(Exercise description) Take the listing below and print exactly the lines starting at the line containing "- Group/ungroup with proper state management" and ending at the line containing "3. **presetManager.ts** - Replaced", both ends included, and no others.

BEGIN Dataset extract

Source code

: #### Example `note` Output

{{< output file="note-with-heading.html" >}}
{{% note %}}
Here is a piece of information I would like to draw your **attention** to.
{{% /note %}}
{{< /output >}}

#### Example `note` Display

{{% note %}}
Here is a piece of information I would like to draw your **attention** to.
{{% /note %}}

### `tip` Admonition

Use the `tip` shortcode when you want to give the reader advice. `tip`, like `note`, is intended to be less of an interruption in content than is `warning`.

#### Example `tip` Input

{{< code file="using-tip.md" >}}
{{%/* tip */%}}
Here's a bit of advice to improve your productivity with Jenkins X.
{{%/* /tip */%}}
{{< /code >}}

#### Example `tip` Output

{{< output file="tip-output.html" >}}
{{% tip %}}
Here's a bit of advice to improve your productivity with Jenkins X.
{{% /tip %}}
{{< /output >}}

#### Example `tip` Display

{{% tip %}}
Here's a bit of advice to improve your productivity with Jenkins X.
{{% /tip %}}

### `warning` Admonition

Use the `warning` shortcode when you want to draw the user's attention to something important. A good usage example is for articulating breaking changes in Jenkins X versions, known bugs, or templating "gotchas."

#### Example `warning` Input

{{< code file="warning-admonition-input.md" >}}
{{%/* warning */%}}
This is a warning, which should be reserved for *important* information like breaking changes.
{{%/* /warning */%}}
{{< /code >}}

END Dataset extract
BEGIN Dataset extract

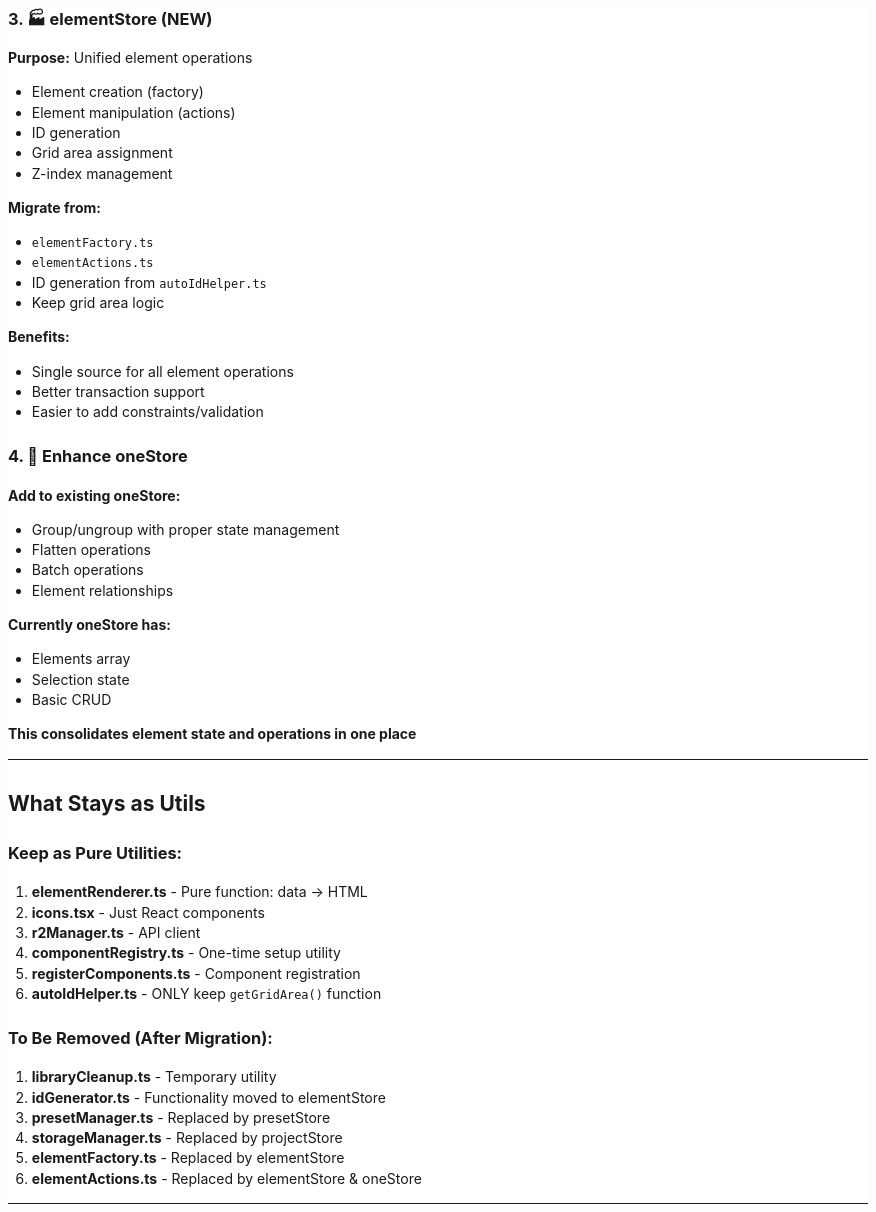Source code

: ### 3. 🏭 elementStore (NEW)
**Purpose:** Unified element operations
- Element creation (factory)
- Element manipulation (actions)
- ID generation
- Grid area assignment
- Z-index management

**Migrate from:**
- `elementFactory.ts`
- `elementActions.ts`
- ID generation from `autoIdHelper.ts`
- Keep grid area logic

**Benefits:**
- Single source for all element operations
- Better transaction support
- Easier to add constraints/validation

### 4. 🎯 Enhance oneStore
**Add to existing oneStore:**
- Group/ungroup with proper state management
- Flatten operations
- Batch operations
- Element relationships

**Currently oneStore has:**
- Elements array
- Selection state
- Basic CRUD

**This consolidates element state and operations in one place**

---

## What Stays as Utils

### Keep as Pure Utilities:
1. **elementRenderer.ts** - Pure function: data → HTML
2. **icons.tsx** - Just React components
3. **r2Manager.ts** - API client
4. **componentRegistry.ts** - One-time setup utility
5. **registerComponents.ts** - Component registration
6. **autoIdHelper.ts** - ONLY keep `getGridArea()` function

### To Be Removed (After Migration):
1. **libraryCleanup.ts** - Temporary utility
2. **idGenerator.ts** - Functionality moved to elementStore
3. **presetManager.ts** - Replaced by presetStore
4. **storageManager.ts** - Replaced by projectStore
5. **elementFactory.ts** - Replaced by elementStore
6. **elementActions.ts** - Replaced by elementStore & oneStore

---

END Dataset extract

(Your response)
- Group/ungroup with proper state management
- Flatten operations
- Batch operations
- Element relationships

**Currently oneStore has:**
- Elements array
- Selection state
- Basic CRUD

**This consolidates element state and operations in one place**

---

## What Stays as Utils

### Keep as Pure Utilities:
1. **elementRenderer.ts** - Pure function: data → HTML
2. **icons.tsx** - Just React components
3. **r2Manager.ts** - API client
4. **componentRegistry.ts** - One-time setup utility
5. **registerComponents.ts** - Component registration
6. **autoIdHelper.ts** - ONLY keep `getGridArea()` function

### To Be Removed (After Migration):
1. **libraryCleanup.ts** - Temporary utility
2. **idGenerator.ts** - Functionality moved to elementStore
3. **presetManager.ts** - Replaced by presetStore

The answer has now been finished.